More so, Inarritu took a step forward in applying his established extended takes, limiting distracting cuts and resting deftly on shots of the uninhabited, undisturbed, and seemingly unthreatening landscape. Still, for the most part, none of these calm frames feel random or forced. Their frequency may have propelled the 2 and a half hour runtime into a territory too redundant, yet it would still be so difficult to decide which gallery-worthy shots to cut. Sound plays another major, perhaps under appreciated, role in this immersion, as dialogue is chiseled to necessity while the modestly used score features lengthy pauses to incorporate the crunching of snow, moaning of trees, chirping of birds, and howling of wind as individual and pivotal instruments.
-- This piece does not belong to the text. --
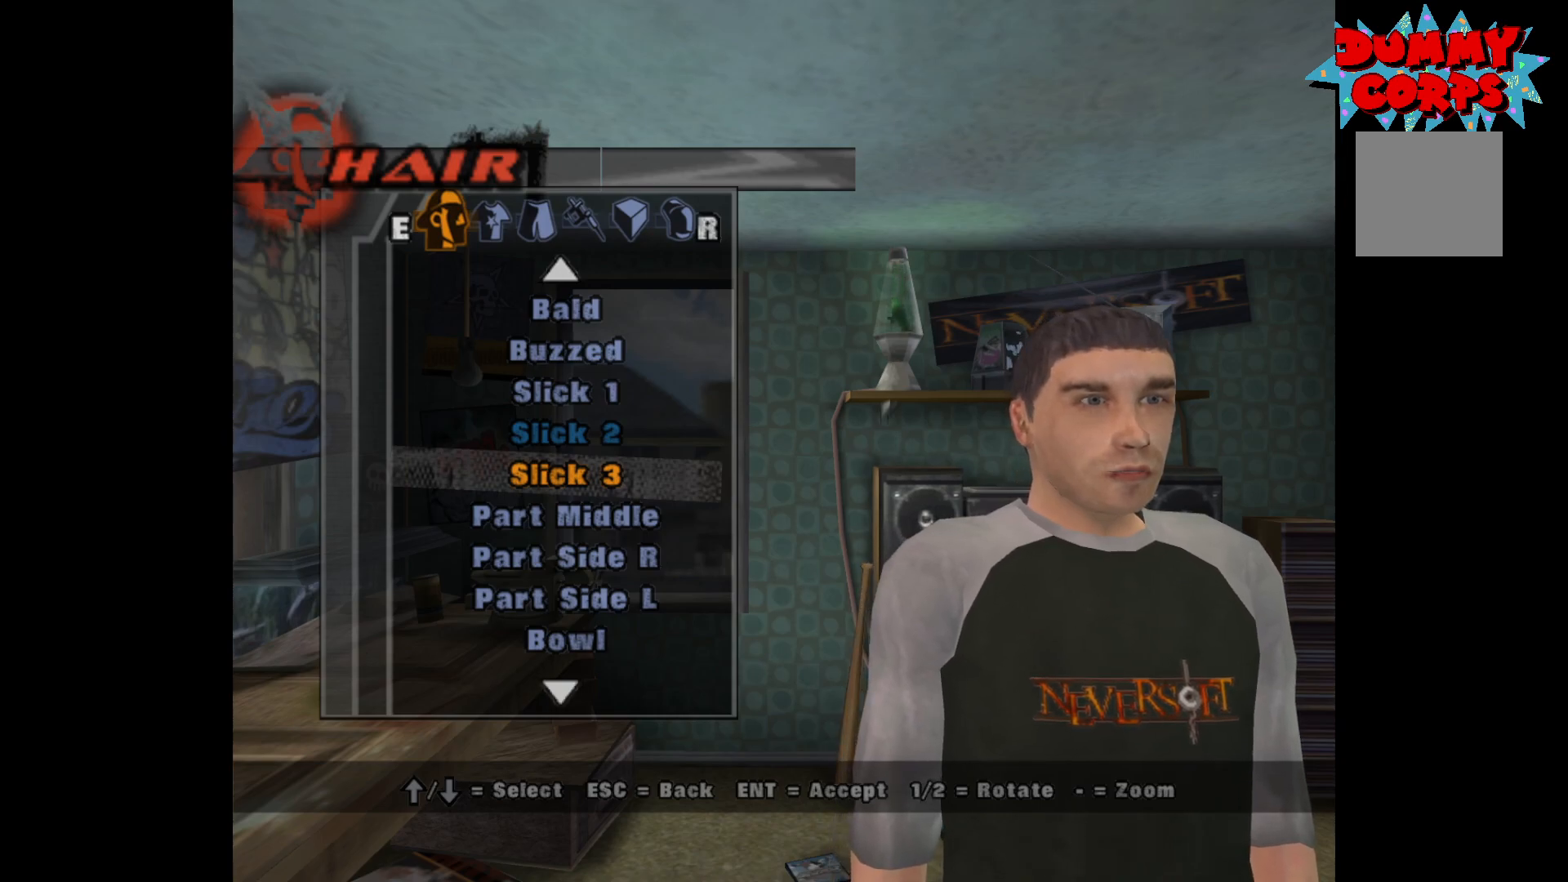
{"buttons": ["R3"], "left_stick": "center", "right_stick": "center", "events": [[17, "L3", "down"], [100, "left_stick", "left"], [150, "L3", "up"], [150, "left_stick", "center"], [300, "R3", "down"]]}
Still, for as much as the environment is in the spotlight, DiCaprio and Hardy are undoubtedly the two consistent driving forces. Rendering John with an inherent craze, Hardy employs the same commutative eyes from The Dark Knight Rises and Mad Max: Fury Road, except behind a barbaric wad of facial hair, almost biker gang-esque—making his less morally inclined reflection of Hugh into a dangerously unpredictable survivalist. Not to be outdone, DiCaprio has reportedly called this role the most taxing of his career. Upon research it’s easy to see why: not only did the vegetarian actor consume a hunk of raw bison’s liver, but he also had to learn to properly shoot a musket, build a fire, speak both Pawnee and Arikara languages, and study ancient healing methods. But you don’t need to hop on Google to fully appreciate DiCaprio’s commitment, just witnessing the actor crawl through the snow and dirt, devour a raw fish—in a enormous fur coat, scraping bone marrow from an already-devoured corpse, the actor is evidently immersed in this animalistic transformation. And, interestingly enough, DiCaprio, speaking maybe 20 or so lines in the entire film, likely made the conscious decision to opt for a more physically demanding role when turning down the lead for Steve Jobs and Sorkin’s witty dialogue. After all, since The Academy didn’t award his vulgar wolf the year prior it only makes sense that now he actually has to become one.